> _Task description_: Reproduce the following passage on Northern Territory schooling and Indigenous employment word for word, in full.

> _Supplied passage_:
################

One way of thinking of much of what is happening in the Northern Territory is that at its heart it is about ensuring that children are able to attend school. That means you need to have housing right, you need to have health right, you need to have safe communities and you need to have communities with a commitment to learning.
After school, we are also recognising that it is important to provide additional employment opportunities. Our government has created 50 additional Aboriginal ranger positions. We have offered up to 100 local traineeships for people in remote communities and provided a job guarantee to young people completing year 12 in Territory growth towns.
I see much of this when I visit the Wreck Bay community, and people there speak about their pride of the work that is being done in the Booderee National Park. Taking care of country is something that Indigenous peoples have done for tens of thousands of years, and supporting the work of Indigenous people working in national parks is absolutely vital.

################

> _Provided records_:
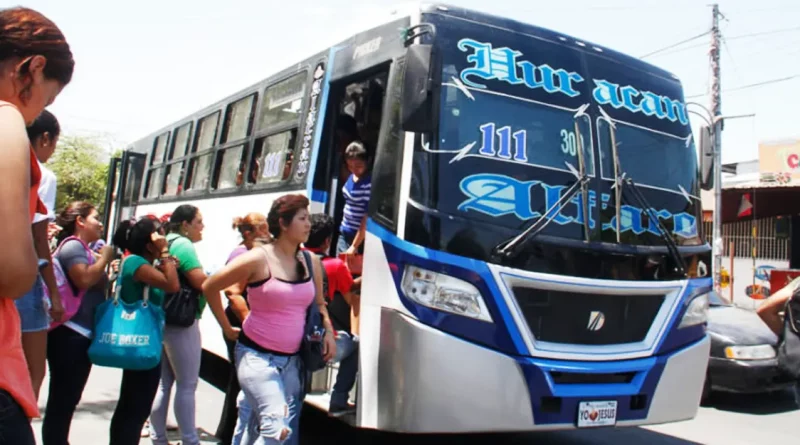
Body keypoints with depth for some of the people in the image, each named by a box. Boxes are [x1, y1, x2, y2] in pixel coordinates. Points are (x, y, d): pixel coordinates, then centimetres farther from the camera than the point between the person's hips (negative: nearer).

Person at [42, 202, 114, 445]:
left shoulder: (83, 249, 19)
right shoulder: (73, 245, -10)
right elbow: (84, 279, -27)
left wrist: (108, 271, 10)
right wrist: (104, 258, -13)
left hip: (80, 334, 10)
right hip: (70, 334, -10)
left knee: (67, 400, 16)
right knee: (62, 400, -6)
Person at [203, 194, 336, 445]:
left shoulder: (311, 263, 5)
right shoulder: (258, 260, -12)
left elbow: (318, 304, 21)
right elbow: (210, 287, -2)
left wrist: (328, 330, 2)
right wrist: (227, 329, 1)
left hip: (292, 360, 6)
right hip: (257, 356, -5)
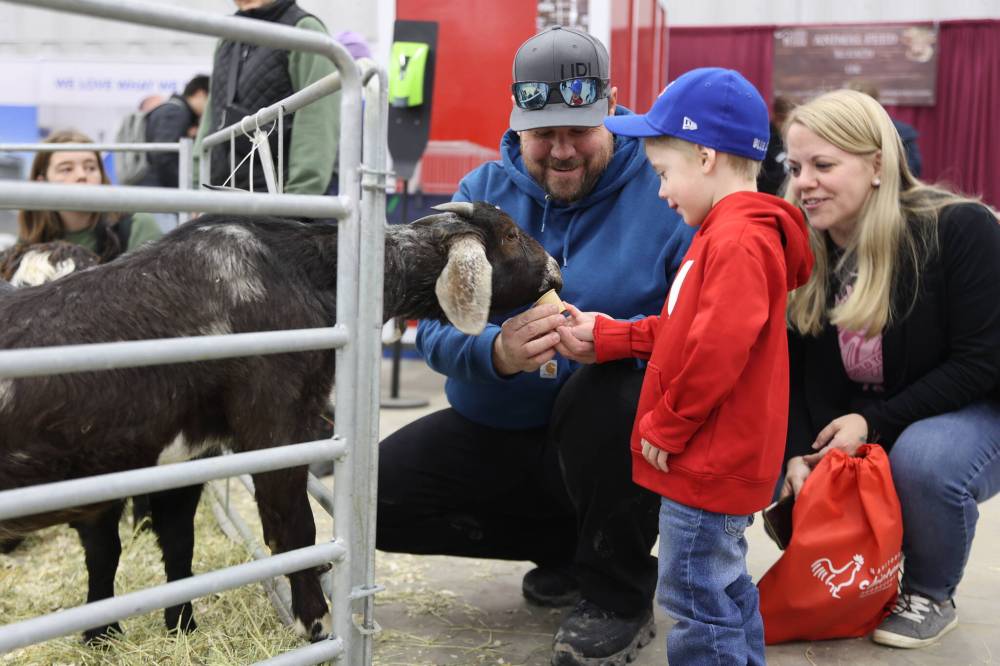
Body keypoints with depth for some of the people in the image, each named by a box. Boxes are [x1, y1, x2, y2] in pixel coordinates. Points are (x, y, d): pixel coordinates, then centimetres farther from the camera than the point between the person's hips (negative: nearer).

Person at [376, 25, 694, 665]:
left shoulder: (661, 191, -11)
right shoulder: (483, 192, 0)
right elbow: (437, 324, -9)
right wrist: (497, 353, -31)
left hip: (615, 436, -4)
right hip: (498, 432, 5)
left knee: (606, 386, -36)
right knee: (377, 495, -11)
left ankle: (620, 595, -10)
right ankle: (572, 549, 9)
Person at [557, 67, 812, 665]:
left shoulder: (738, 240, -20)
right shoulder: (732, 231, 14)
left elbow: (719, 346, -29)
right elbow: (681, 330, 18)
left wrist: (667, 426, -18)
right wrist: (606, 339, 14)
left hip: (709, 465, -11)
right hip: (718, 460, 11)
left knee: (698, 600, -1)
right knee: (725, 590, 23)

################

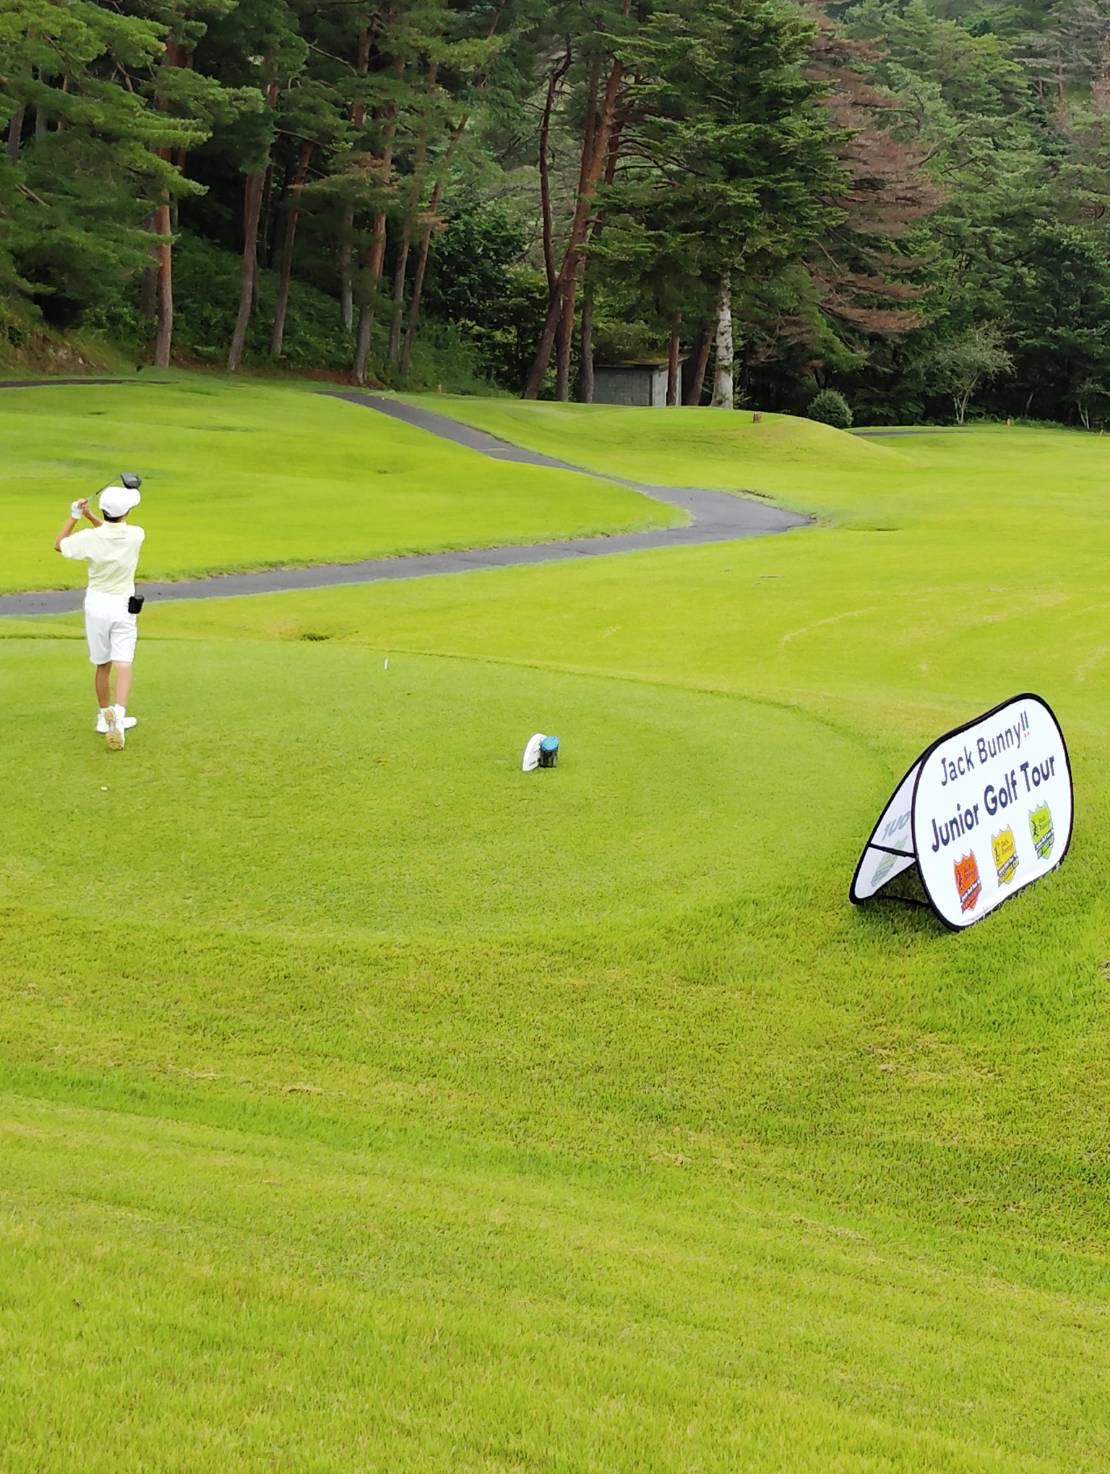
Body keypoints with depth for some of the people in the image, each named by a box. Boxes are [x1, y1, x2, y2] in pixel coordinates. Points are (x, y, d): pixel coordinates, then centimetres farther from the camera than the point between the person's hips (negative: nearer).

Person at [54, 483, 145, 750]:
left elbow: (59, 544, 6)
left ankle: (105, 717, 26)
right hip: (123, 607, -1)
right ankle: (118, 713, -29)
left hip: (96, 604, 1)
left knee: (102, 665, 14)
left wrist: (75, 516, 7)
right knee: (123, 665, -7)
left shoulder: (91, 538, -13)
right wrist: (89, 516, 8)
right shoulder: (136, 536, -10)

################

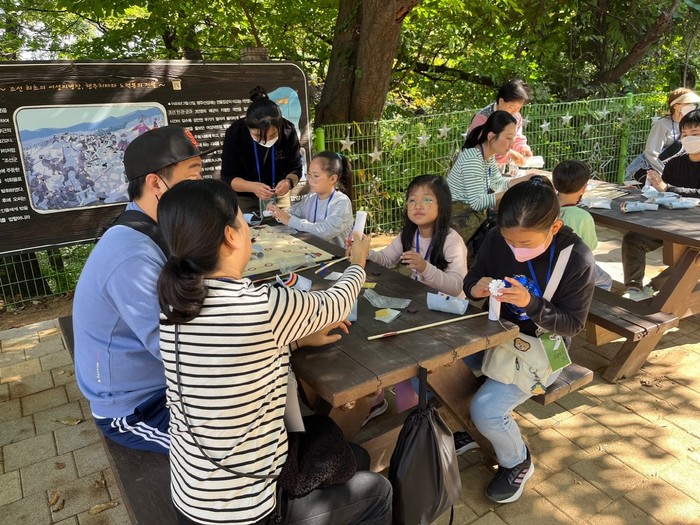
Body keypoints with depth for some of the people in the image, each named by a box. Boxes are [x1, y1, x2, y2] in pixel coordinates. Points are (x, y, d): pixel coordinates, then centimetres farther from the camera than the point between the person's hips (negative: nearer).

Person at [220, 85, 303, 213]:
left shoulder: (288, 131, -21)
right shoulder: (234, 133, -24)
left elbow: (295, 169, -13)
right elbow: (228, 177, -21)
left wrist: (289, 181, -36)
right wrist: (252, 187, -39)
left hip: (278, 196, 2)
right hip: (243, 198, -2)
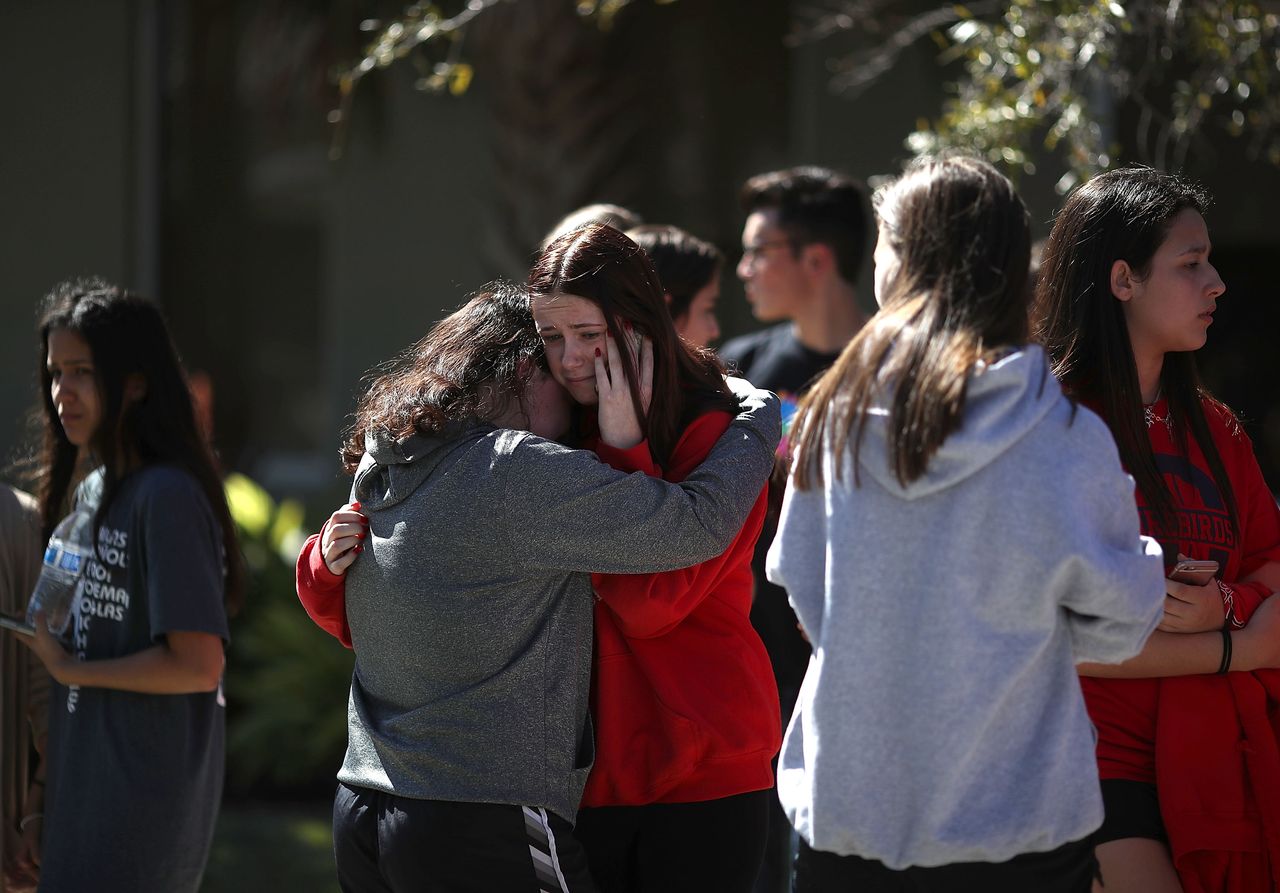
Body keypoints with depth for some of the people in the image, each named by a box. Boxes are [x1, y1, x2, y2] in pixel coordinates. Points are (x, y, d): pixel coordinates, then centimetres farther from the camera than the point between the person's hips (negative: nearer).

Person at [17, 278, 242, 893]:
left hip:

################

> _Solution to this task_:
One way of thinking of much of what is happening in the Northern Territory is that at its heart it is about ensuring that children are able to attend school. That means you need to have housing right, you need to have health right, you need to have safe communities and you need to have communities with a commitment to learning.
After school, we are also recognising that it is important to provide additional employment opportunities. Our government has created 50 additional Aboriginal ranger positions. We have offered up to 100 local traineeships for people in remote communities and provided a job guarantee to young people completing year 12 in Territory growth towns.
I see much of this when I visit the Wreck Bay community, and people there speak about their pride of the work that is being done in the Booderee National Park. Taking care of country is something that Indigenous peoples have done for tens of thousands of years, and supporting the work of Indigenous people working in national parks is absolutely vital.